What you say is true but his file is probably not actually saved as utf7 so the conversion goes the other way. So the problem is that b’+ ‘, when interpreted as UTF-7 yields just u’ ‘: b’+’ denotes start of base64 block, the block ends on the first non-[A-Za-z+/] character which is the space immediately behind the +, so just the + gets consumed.

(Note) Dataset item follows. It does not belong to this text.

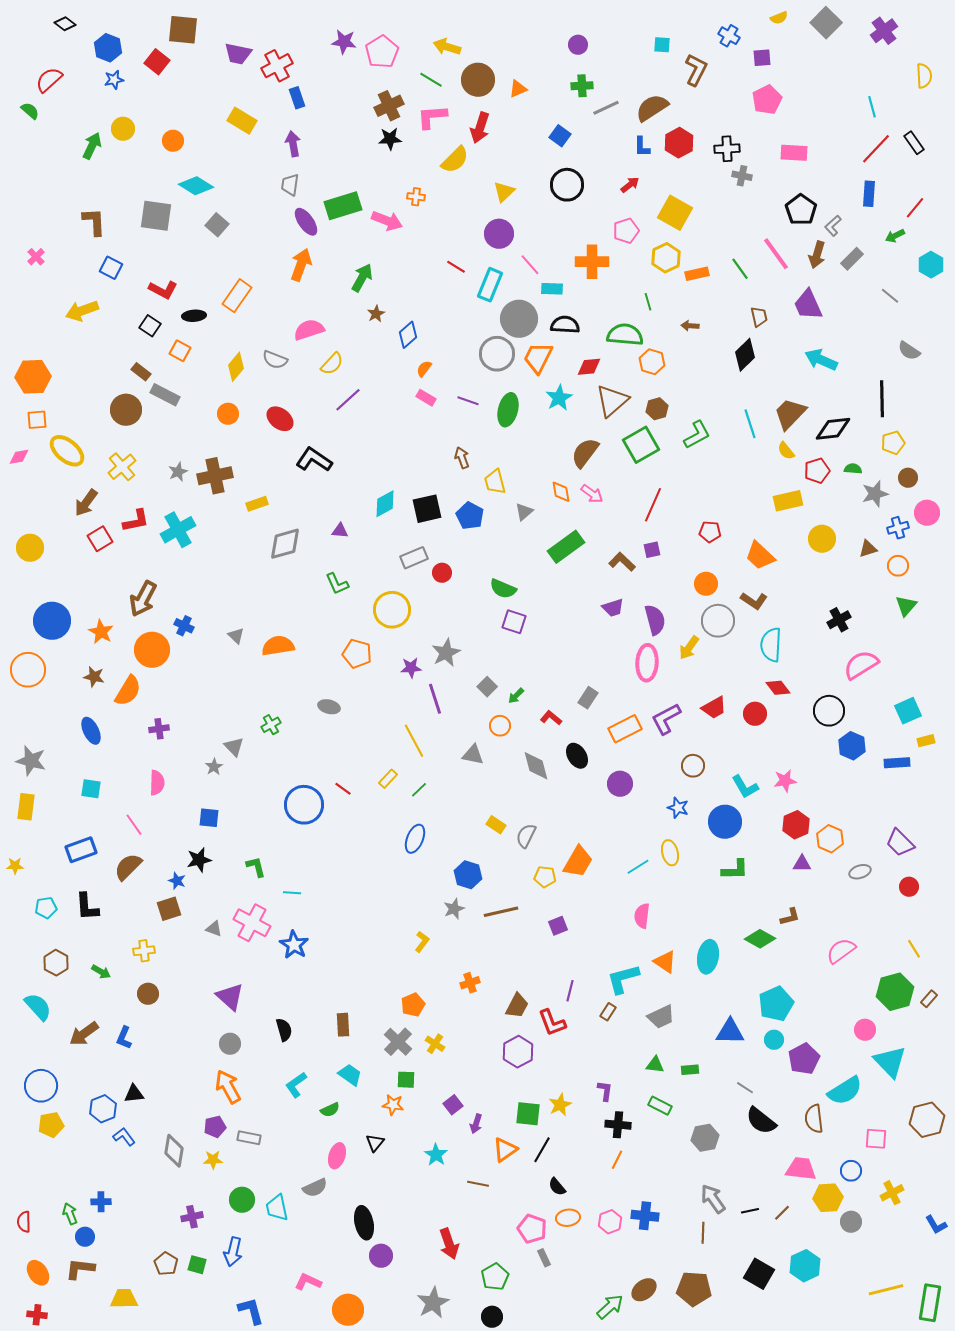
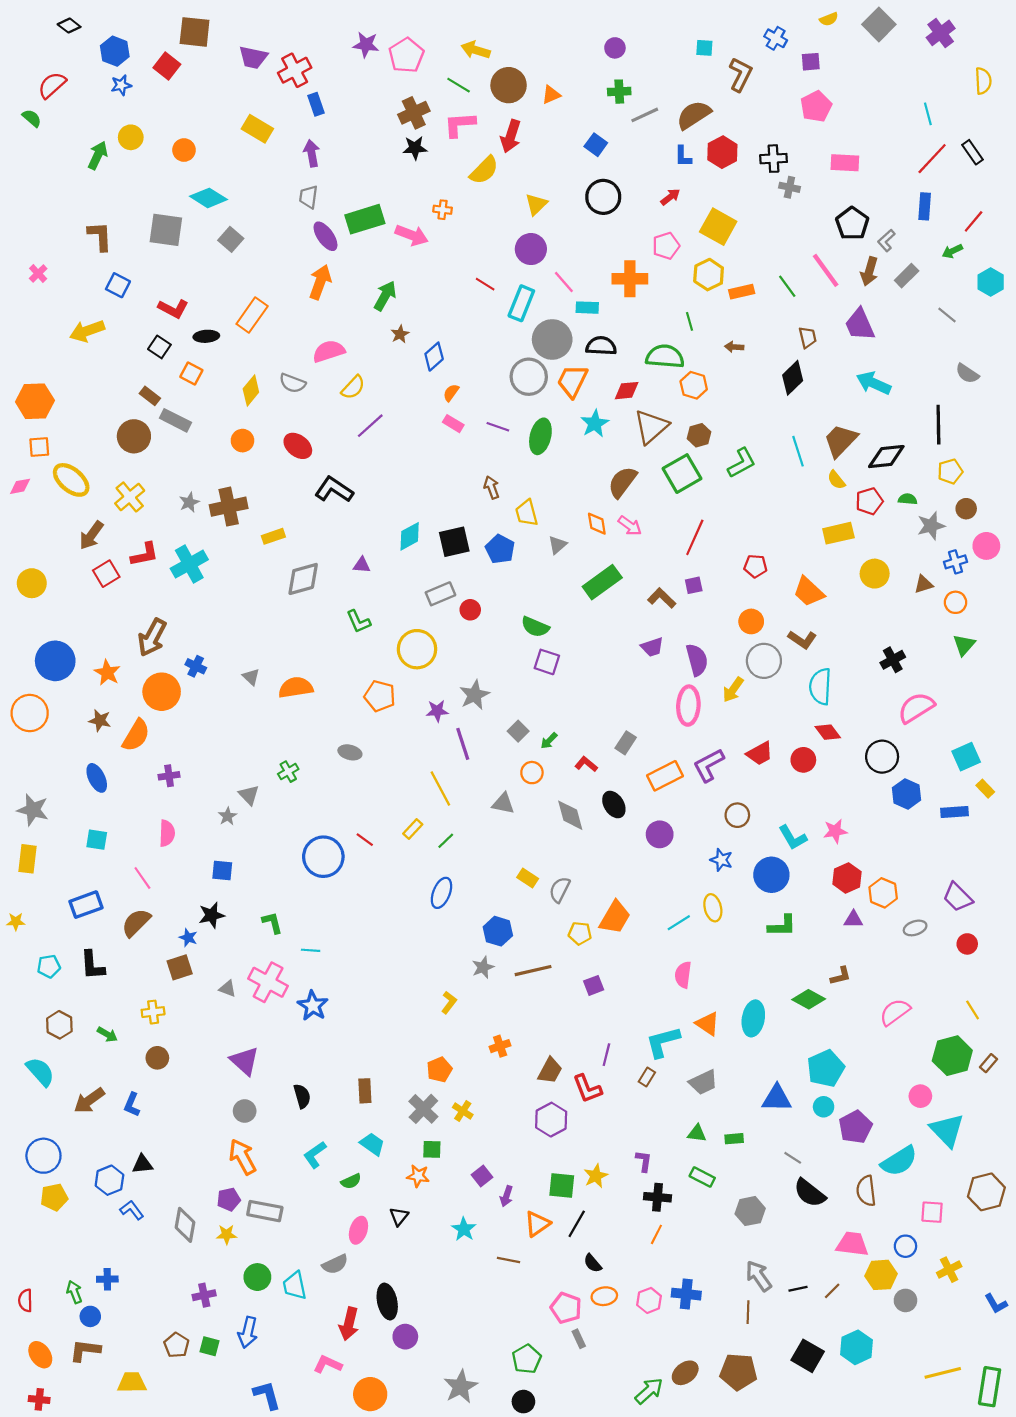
yellow rectangle: (926, 741) -> (985, 789), turned 60
gray rectangle: (249, 1138) -> (265, 1211), size x1.4
red arrow: (449, 1244) -> (349, 1324), moved, turned 32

11 thoughts on “A python utf gotcha”
Craig Small: A python utf gotcha http://t.co/IrIKiEfuii #debian #linux
Small Dropbear | A python utf gotcha http://t.co/IrIKiEfuii
Planet Debian: Craig Small: A python utf gotcha http://t.co/wYz0DiYgqH
The problem isn’t that it is case-insenstive, but that u’+’ encoded in UTF-7 is b’+-‘.
Ahh, is that it? I thought it was getting DateTime mixed with datetime but that was a furphy.
So UTF-8 plus is UTF-7 plus,minus.
That must do some odd things! Thanks for the note.
@Craig : UTF-7 is simply another encoding for Unicode, which only uses 7 bits per byte. It is not very used but it would be an alternative to UTF-8 or UTF-16 + Base64. Now, indeed, the character plus (just character plus, or Unicode character plus if you like, but not UTF-8 plus, at it is an abstract character, independant from the encoding) is encoded in UTF-7 as two bytes that would be read +- when incorrectly decoding them as ASCII.
What you say is true but his file is probably not actually saved as utf7 so the conversion goes the other way. So the problem is that b’+ ‘, when interpreted as UTF-7 yields just u’ ‘: b’+’ denotes start of base64 block, the block ends on the first non-[A-Za-z+/] character which is the space immediately behind the +, so just the + gets consumed.
@planetdebian: Craig Small: A python utf gotcha http://t.co/iRX60BBj2R #arsipweb
Craig Small: A python utf gotcha: This one had me stumped for a while:
# -*- coding: utf-7 -*-
import dateti… http://t.co/RVVaBvZ5LR
Craig Small: A python utf gotcha: This one had me stumped for a while:
# -*- coding: utf-7 -*-
import dateti… http://t.co/usOHiL9NpY
$ echo ‘default_due_date = datetime.datetime.now() + datetime.timedelta(days=30)’| iconv -f utf7 -t utf8
default_due_date = datetime.datetime.now() datetime.timedelta(days=30)
The ‘ + ‘ sequence becomes just ‘ ‘.